Interrogé directement sur l’état de sa relation avec Noa et sur une possible rupture, régulièrement évoquée dans divers articles, Netanyahou a écarté ces rumeurs. Il a affirmé qu’il parlait régulièrement à à sa fille et se retrouvaient lors d’événements familiaux et de fêtes religieuses, selon les circonstances et la situation sécuritaire du moment. Il a résumé la situation en déclarant : « il y a eu quelques fêtes, ça dépend d’elle, ça dépend aussi de la situation. Quand il y a une guerre, c’est un peu différent. ».

Il y a deux ans, l’absence de Binyamin Netanyahou à la bar-mitsva de son petit-fils avait été largement commentée. Elle avait été justifiée par la tenue d’une réunion du cabinet de sécurité au même moment, alors que la guerre battait son plein.
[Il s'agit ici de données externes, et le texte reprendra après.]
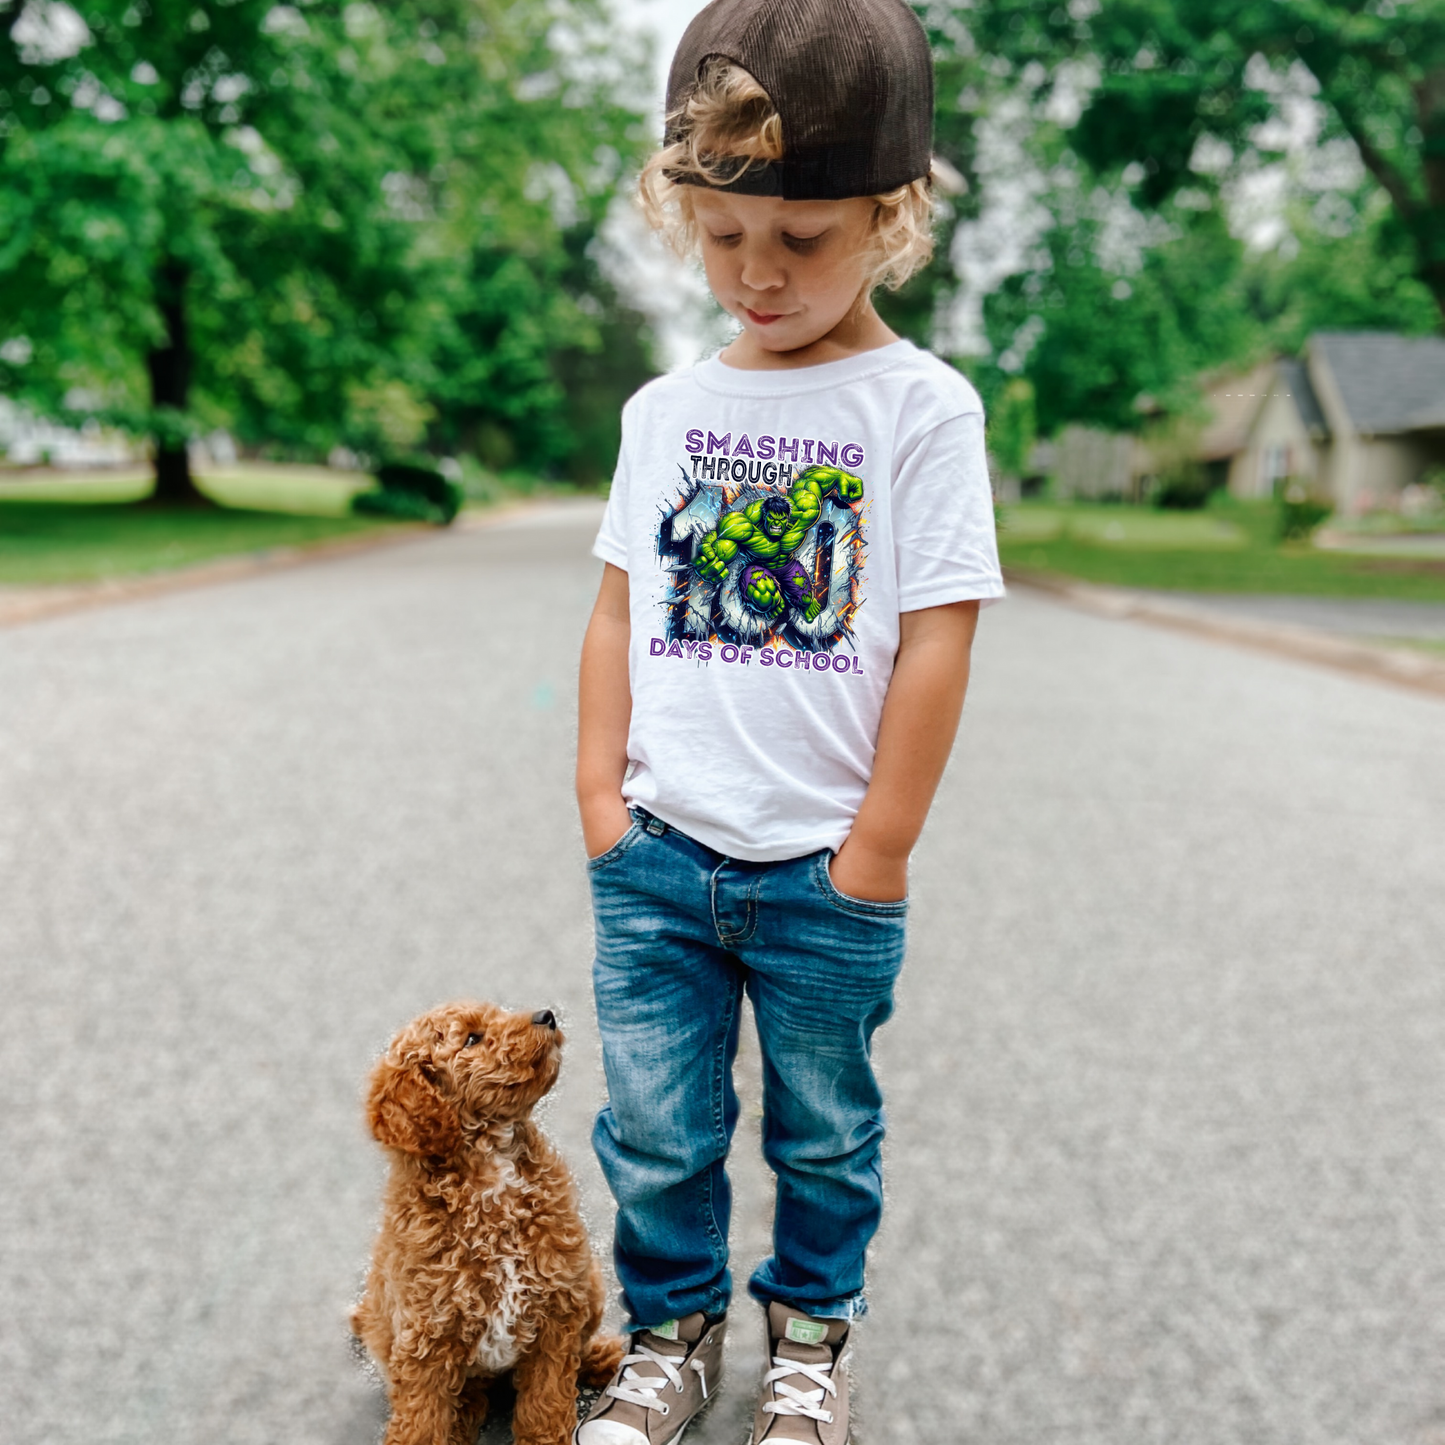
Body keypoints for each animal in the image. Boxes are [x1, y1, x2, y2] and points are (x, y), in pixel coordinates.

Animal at [352, 999, 624, 1445]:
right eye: (472, 1038)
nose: (546, 1015)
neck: (492, 1176)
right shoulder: (426, 1341)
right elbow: (420, 1422)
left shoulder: (556, 1313)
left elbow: (545, 1407)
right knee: (466, 1393)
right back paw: (463, 1418)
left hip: (590, 1284)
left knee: (575, 1354)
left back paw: (603, 1358)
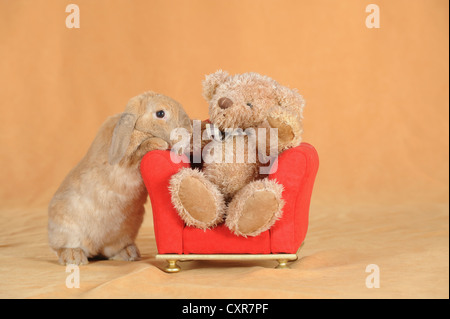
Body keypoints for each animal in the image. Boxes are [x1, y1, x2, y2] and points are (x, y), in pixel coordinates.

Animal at [48, 91, 192, 266]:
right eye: (160, 113)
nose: (189, 130)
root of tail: (95, 248)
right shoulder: (126, 161)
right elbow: (139, 150)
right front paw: (159, 143)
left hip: (123, 233)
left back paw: (129, 254)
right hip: (66, 227)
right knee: (63, 247)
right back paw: (74, 257)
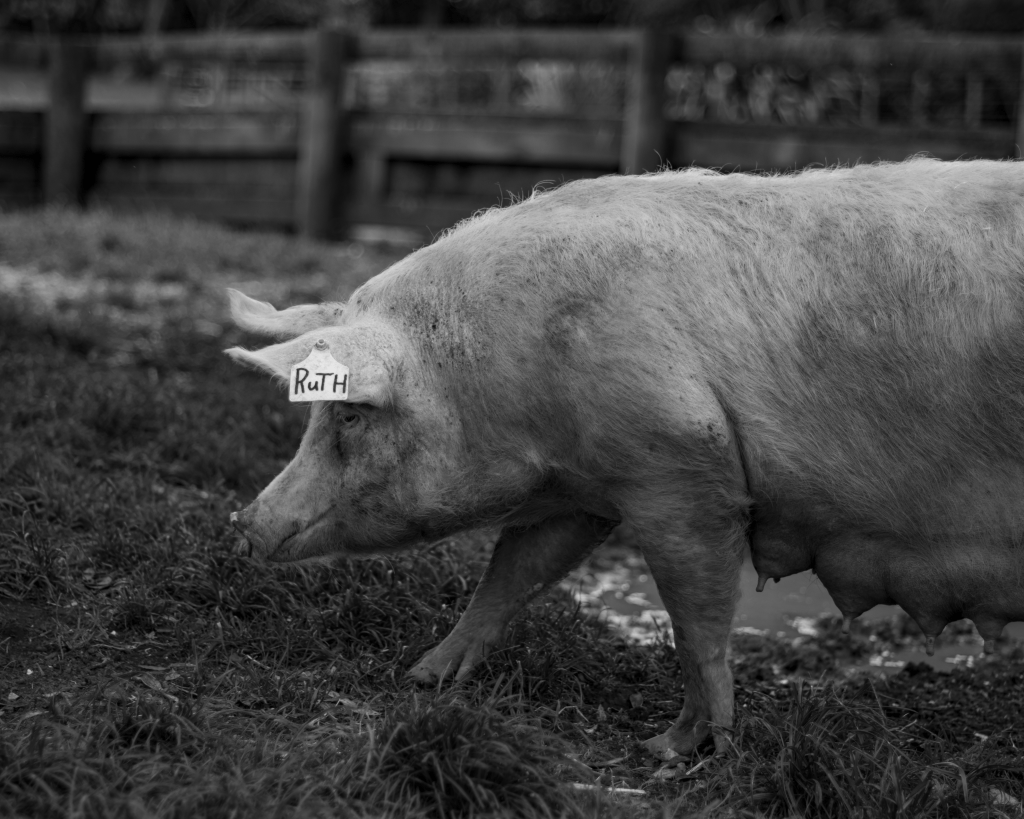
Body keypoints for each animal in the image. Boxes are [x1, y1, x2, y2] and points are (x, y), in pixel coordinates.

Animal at [227, 158, 1024, 758]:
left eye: (350, 412)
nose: (244, 524)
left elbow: (696, 623)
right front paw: (424, 676)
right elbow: (511, 575)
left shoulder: (683, 467)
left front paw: (675, 747)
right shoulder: (580, 489)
Avi Shoshan a demandé si les enfants de Noa connaissent  »Saba Bibi ». Il a répondu que oui et qu’il lui arrivait de temps à autre de les voir.

Une partie substantielle de l’échange a porté sur le cheminement religieux de Noa, aujourd’hui installée dans le quartier orthodoxe de Mea Shearim à Jérusalem. Netanyahou a indiqué qu’il avait suivi le processus de retour à la religion de sa fille. Interrogé sur son soutien à cette démarche et sur la question de savoir s’il estimait qu’elle avait été bénéfique pour sa fille, il a répondu qu’il s’agissait d’un choix qui lui appartenait entièrement, ajoutant qu’elle ne s’y serait pas engagée si cela ne lui apportait rien de positif.

Le Premier ministre a expliqué que son silence autour de sa fille venait d’un choix de sa part à elle de s’éloigner des projecteurs, et non d’un éloignement de son père. Il a évoqué la complexité que représente l’exposition publique pour les membres de sa famille, expliquant que ses fils (Avner et Yaïr) ne souhaitent pas nécessairement qu’il parle d’eux, mais que les médias les ciblent malgré tout, ce qui l’oblige, dans la mesure du possible, à les protéger, une tâche qui s’avère souvent difficile.